Dans ce silence d’après-midi que martèle au loin le bruit d’une pelleteuse (alors que je viens d’apprendre que René Capitant, gaulliste de gauche, à voté la motion de censure), me voilà en face de ce docteur, qui a envie de parler des événements. Il est juif (il a annoncé la couleur) ; il est plutôt petit, un peu replet, chauve, mais très velu par ailleurs, avec des yeux noirs éclatants, des lèvres très minces et une bouche si petite qu’on se demande comment elle s’ouvre si largement sur deux magnifiques rangées de dents blanches. Il a posé mon dossier sur le lit, il traverse la chambre jusqu’à l’une des fenêtres frôlée par la végétation et il fait mine de regarder le jardin.
-Quand j’étais carabin, à Paris, fait-il, on refaisait le monde aussi. Je n’étais pas en reste. Vous savez : un juif peut avoir des raisons à cela. Marx, qui était juif, a dit : « il ne s’agit pas seulement de comprendre le monde, il faut le changer. »
Il s’arrête soudain, comme pour contempler la végétation ; puis, revenant vers le lit :
-Quand j’étais à Paris, j’étais déjà indifférent à la religion. Pourtant, j’aurais eu des raisons de m’y accrocher, ne serait-ce que pour défendre notre identité de juif bafoué. Dans ma famille, le nazisme, on connaît. Je préfère ne pas m’étendre là-dessus. Le dieu d’Israël ? Disons dieu tout court plutôt ! Je n’ai pas pu l’éradiquer, même après des études très positivistes. L’homme est, sans nul doute, une machine mécanique, physique et chimique, qui ne fonctionne pas trop mal. Le monde est une horloge, disait Voltaire, qu’un horloger a fabriquée. Je suis franc-maçon. Aussi cet horloger c’est (mettons) le Grand Architecte de l’Univers. Mais il faut pas m’en demander plus. Je m’arrête là. A cette cause première. Je ne remonte pas au-delà. On n’en finirait pas. Pour moi, ça me suffit. La mort ? l’âme ? la vie éternelle ? ce qui s’ajoute peut-être à notre mécanique, je n’y pense pas beaucoup. Je m’en remets à ce qui doit arriver. C’est sans doute la curiosité qui me taraudera alors…

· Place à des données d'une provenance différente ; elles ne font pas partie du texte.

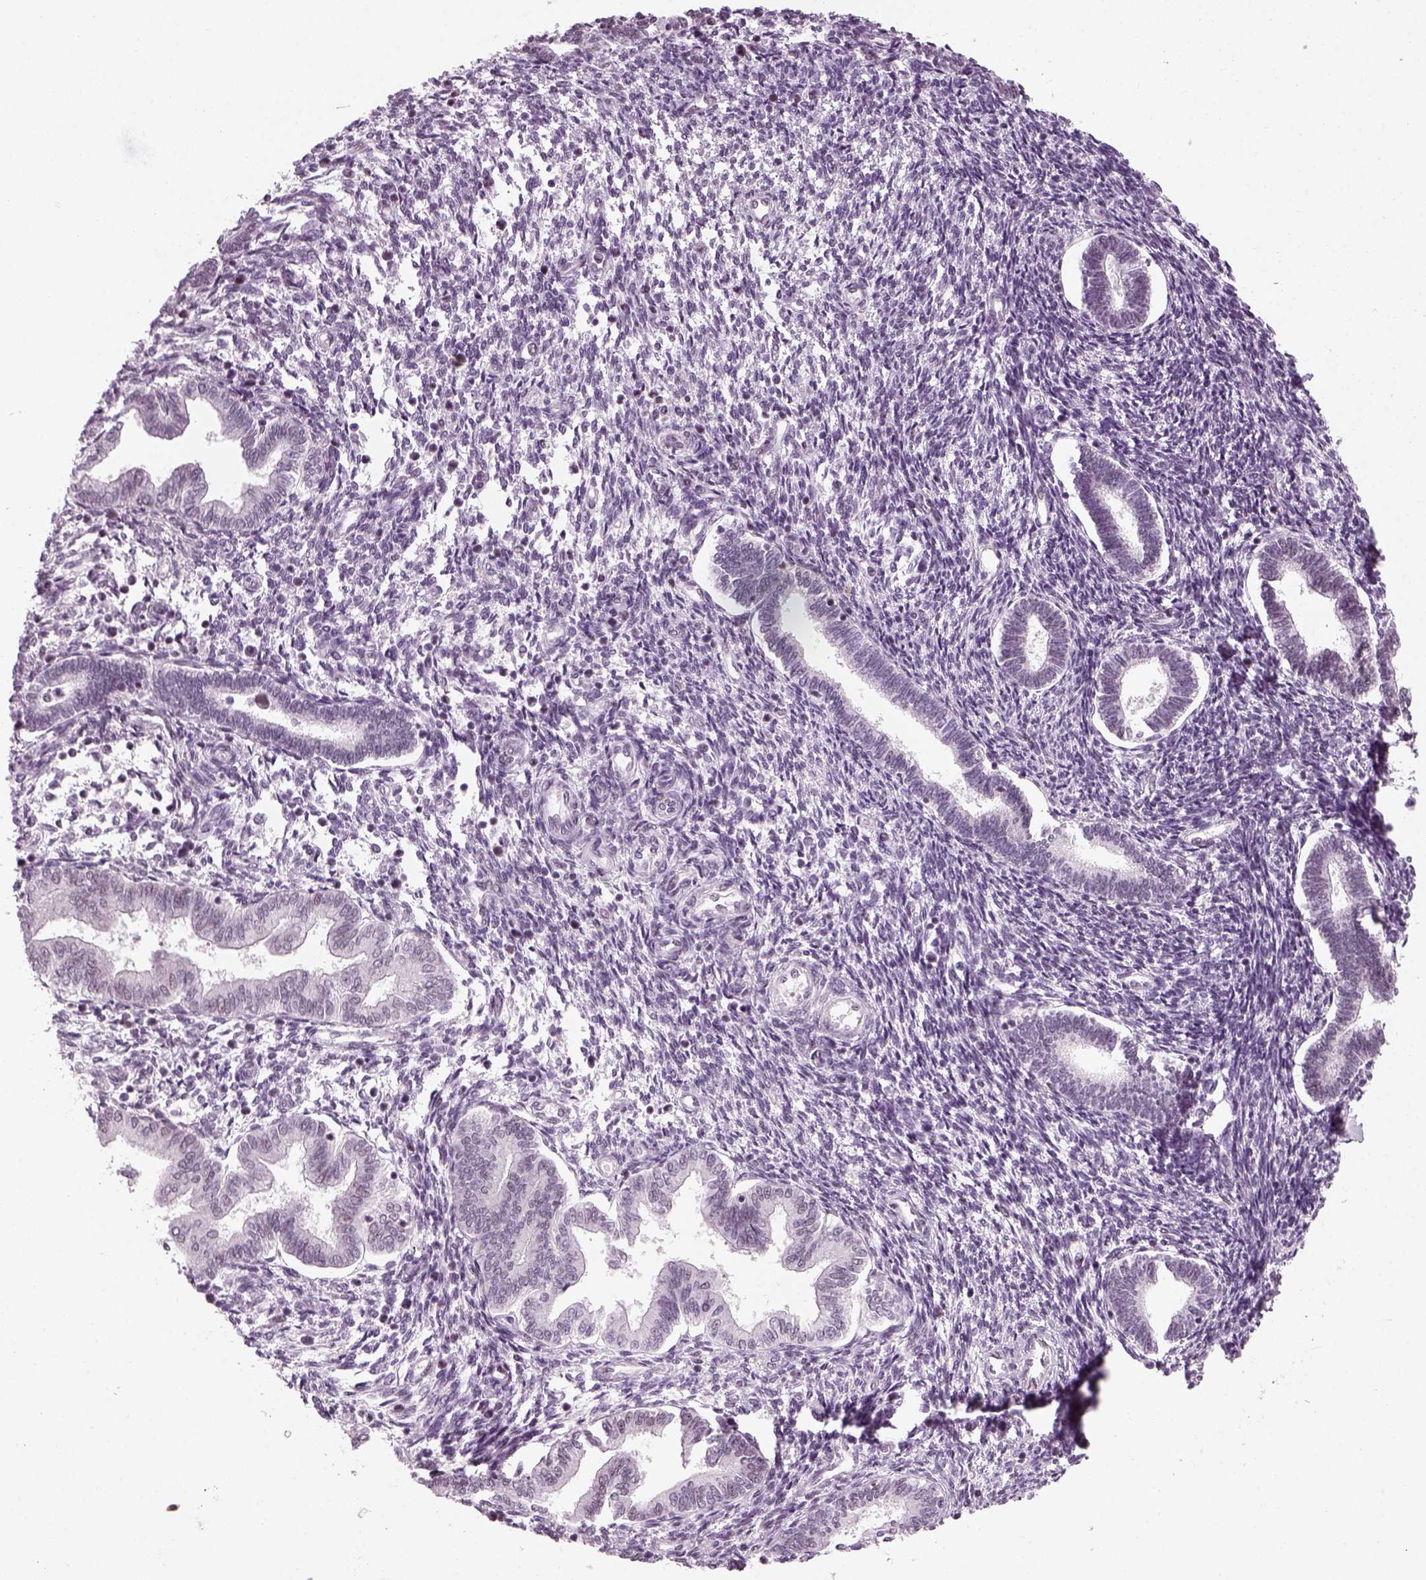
{"staining": {"intensity": "negative", "quantity": "none", "location": "none"}, "tissue": "endometrium", "cell_type": "Cells in endometrial stroma", "image_type": "normal", "snomed": [{"axis": "morphology", "description": "Normal tissue, NOS"}, {"axis": "topography", "description": "Endometrium"}], "caption": "The photomicrograph displays no staining of cells in endometrial stroma in normal endometrium. (Immunohistochemistry (ihc), brightfield microscopy, high magnification).", "gene": "KCNG2", "patient": {"sex": "female", "age": 42}}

Il fait mine de reprendre le dossier sur le lit ; puis, se ravisant, le repose.
- Tout de même, poursuit-il, que pensez-vous de ces jeunes de Paris ?
- Et, sans attendre ma réponse :
- Marx, Freud : je n’en ai lu que des extraits. Pas assez sans doute. Mais pour ce qu’ils ont engendré, c’est peu concluant. Lénine ? Staline ? Ah ! merci. Les goulags et tout le reste, les juifs russes harcelés ! L’Inconscient ? Je n’ai jamais vu personne que la psychanalyse ait guéri ! Moi, avec mes béniqués, je vous fais certes mal, mais au moins il y a un résultat.
- Alors, lui dis-je, comment vous les voyez ces jeunes ?.
- Comme des illuminés. Alors que moi, je voudrais qu’ils s’attachent simplement à défendre des valeurs sûres : le travail, l’action solidaire, l’engagement pour la paix dans le monde, la reconnaissance de toutes les races, pour que tout cela ne soit pas vain, qu’ils travaillent à réguler la population sur la terre.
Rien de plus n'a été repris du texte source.